A Jeep Wrangler may be a terrific summer escape vehicle, but it didn’t wow our two testers during winter excursions, especially in downtown Chicago. However, it was clear which one of our dynamic duo liked Jeep’s four-door Wrangler more.
Amanda: The Jeep Wrangler Unlimited is a tricky car to review. From what I can tell, many Wrangler fans are fans for life, and most of the issues I had with the rugged off-roader probably wouldn’t bother a driver who is likely looking for very different things in their SUV than I am. I had never driven a Wrangler prior to this, and overall I did like the four-door version much more than I thought I would.
Beth: I just couldn’t figure out the appeal. I like the look of the two-door Wrangler — though probably not enough to buy one — but the four-door version doesn’t even have that going for it. It looks like a Dodge Nitro and was about as enjoyable to drive — and neither of those statements are compliments.
Amanda: Maybe I’m more forgiving of the Wrangler considering I typically like SUVs more than you do. I thought the looks of the two-door version translated pretty well to the four-door. I could easily see how someone who had a Wrangler in, say, college would graduate to the Unlimited once he needed to carry a child-safety seat in the back instead of a couple of buddies on a camping trip. I was expecting the seats to be incredibly uncomfortable and the ride to be rocky and jostling, but I didn’t find that to be the case at all. Although I wouldn’t want to spend hours and hours on the interstate in it with its iffy gas mileage and sluggish acceleration, that’s not really what this car is for.
Beth: Fair enough, but my issues with the Wrangler had more to do with the interior than anything else. Everything inside this car is straight up and down; I felt like I was driving a school bus. Apart from it all being kind of severe to look at, it also created a practical visual problem for me: With the seat pulled up far enough for my admittedly short legs to work the pedals, I couldn’t even see the tops of the climate-control dials — and, more importantly, what setting I was switching them to — because they were blocked by the stereo above them. Speaking of that stereo, it includes auxiliary and USB jacks for my iPod, but there’s nowhere to rest the player while it’s plugged in. The whole thing just felt illogical and poorly planned.
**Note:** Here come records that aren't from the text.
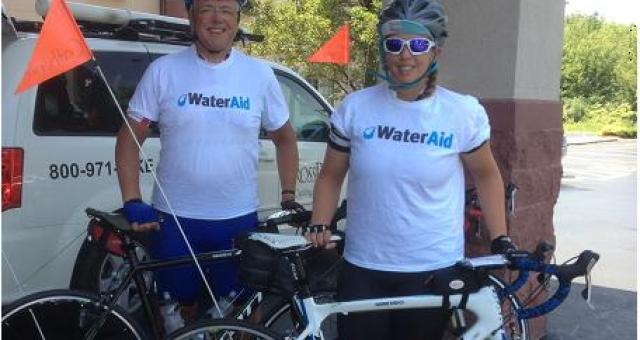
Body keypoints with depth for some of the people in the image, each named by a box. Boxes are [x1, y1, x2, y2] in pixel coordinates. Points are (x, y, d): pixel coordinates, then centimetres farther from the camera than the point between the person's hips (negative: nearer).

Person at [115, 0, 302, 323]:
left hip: (239, 220, 1)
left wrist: (288, 196, 2)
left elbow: (284, 138, 11)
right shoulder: (163, 70, -3)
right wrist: (132, 202, -10)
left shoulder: (259, 74, 1)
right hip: (174, 218, -1)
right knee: (179, 311, 13)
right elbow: (129, 138, 0)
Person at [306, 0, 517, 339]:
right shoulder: (354, 107, -5)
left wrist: (501, 240, 2)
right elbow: (330, 176, 6)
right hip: (363, 267, 1)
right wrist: (318, 227, -7)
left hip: (435, 270, 0)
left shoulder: (464, 113, -7)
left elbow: (486, 175, 7)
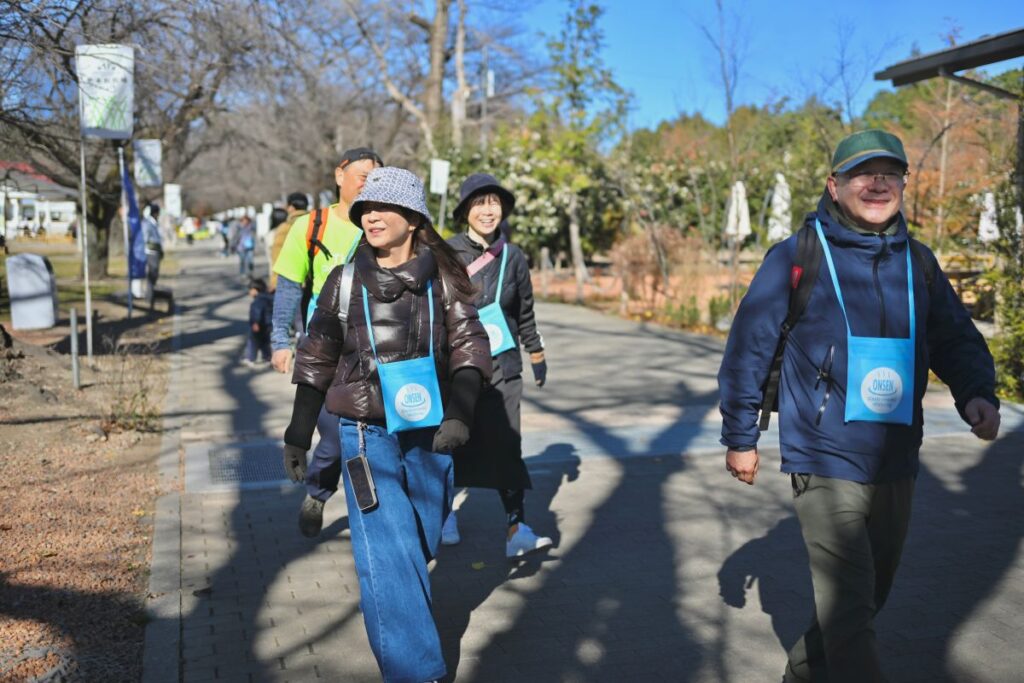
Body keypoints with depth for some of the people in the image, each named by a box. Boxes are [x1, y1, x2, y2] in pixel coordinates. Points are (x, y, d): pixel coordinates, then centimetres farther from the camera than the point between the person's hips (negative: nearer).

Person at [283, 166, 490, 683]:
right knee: (388, 550, -9)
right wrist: (298, 433, 7)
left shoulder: (442, 277, -2)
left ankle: (397, 605, 45)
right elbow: (316, 360, 6)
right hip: (367, 431, -1)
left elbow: (469, 345, -5)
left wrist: (460, 412, -20)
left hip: (429, 430, 2)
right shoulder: (345, 280, -1)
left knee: (422, 539, 16)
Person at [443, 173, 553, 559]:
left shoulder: (513, 258, 4)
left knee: (506, 446, -8)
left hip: (501, 367, 1)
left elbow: (525, 313, 15)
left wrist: (536, 353, 21)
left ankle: (517, 529, -8)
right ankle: (446, 512, 33)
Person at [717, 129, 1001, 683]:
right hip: (825, 465, -6)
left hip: (896, 467, 6)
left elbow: (957, 340, 12)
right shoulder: (796, 258, -8)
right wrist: (739, 438, -2)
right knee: (850, 610, -10)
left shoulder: (918, 262, 7)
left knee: (870, 597, 20)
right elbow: (747, 348, -4)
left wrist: (976, 394, -9)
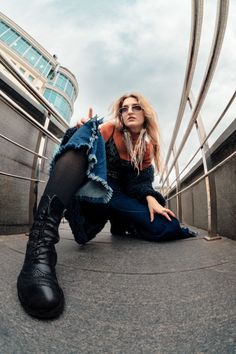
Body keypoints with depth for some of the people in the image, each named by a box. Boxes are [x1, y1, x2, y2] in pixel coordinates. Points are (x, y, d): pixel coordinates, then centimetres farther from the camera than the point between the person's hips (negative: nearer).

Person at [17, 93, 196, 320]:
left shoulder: (147, 148, 15)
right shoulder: (109, 129, 6)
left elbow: (140, 182, 8)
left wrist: (151, 198, -11)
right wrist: (81, 130, -25)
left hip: (113, 195, 3)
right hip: (84, 186, -3)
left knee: (164, 227, -18)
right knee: (90, 129, -29)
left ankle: (120, 227, 18)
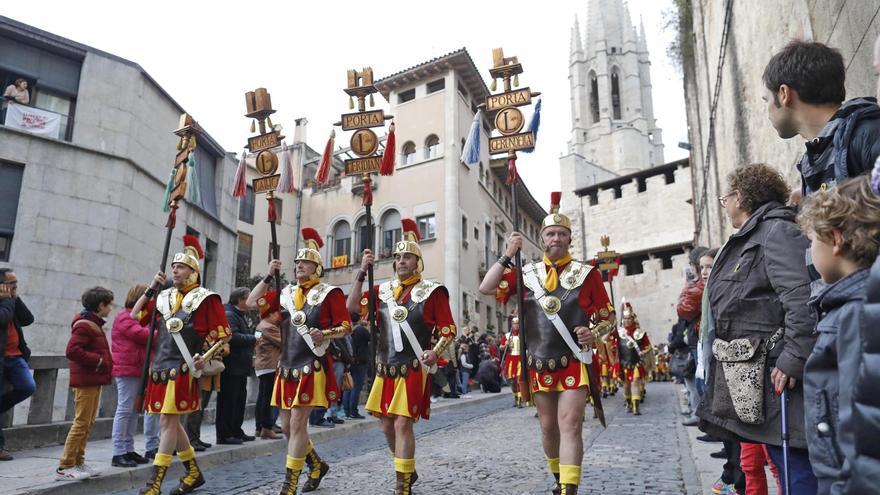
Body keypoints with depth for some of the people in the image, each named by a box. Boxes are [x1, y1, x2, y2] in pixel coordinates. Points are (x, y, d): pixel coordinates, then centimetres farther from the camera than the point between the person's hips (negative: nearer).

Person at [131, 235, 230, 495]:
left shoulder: (205, 298, -5)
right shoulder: (165, 297, 13)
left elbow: (223, 334, -5)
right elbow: (135, 317, 18)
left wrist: (207, 357, -14)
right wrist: (151, 288, 10)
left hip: (183, 369, -7)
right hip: (161, 367, 7)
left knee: (168, 420, -6)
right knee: (171, 421, 14)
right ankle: (194, 473, 29)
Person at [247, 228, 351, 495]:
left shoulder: (330, 293, -4)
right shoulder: (287, 293, 12)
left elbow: (346, 327, -5)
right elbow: (253, 302, 12)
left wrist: (324, 334, -24)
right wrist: (269, 276, 4)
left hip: (312, 368, -6)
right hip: (287, 367, 7)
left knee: (298, 423, -7)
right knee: (287, 425, 12)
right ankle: (317, 464, 34)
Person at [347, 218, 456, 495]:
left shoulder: (431, 291, -4)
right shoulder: (383, 290, 9)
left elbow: (448, 329, -4)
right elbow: (352, 306, 0)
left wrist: (436, 352, -21)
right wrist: (362, 272, -5)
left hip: (414, 370, -5)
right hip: (385, 370, 6)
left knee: (402, 424, -8)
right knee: (387, 424, 13)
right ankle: (408, 470, 36)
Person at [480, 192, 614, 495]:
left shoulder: (587, 274, -1)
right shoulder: (526, 273, 5)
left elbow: (608, 316, 3)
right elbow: (486, 288, -3)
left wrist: (594, 334, -18)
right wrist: (508, 254, -8)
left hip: (574, 363, -3)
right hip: (539, 365, 3)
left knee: (570, 425, -10)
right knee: (548, 426, 14)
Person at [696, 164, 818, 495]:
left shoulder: (777, 231, -11)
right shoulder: (745, 240, 19)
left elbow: (802, 298, -23)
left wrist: (793, 360, -26)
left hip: (772, 372, -10)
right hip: (749, 373, 10)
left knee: (795, 467, -6)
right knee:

Amanda: If you can’t get into a comfortable driving position I can definitely see why you wouldn’t be all that thrilled with the interior. The plastic, plain interior was pretty much what I was expecting, so I was neither impressed nor let down. My major issue with the interior was that with the hardtop installed I had a very difficult time parallel parking this thing. The rear window was so tiny and the Wrangler was so high off the ground that I had to get out of the car a few times to see how close I was to the car behind me. If you’re not dealing with tight city streets, though, it probably wouldn’t be as much of an issue. It’s too bad we didn’t get a chance to drive the Wrangler in the summer minus the hardtop — I have a feeling it would be a much different experience.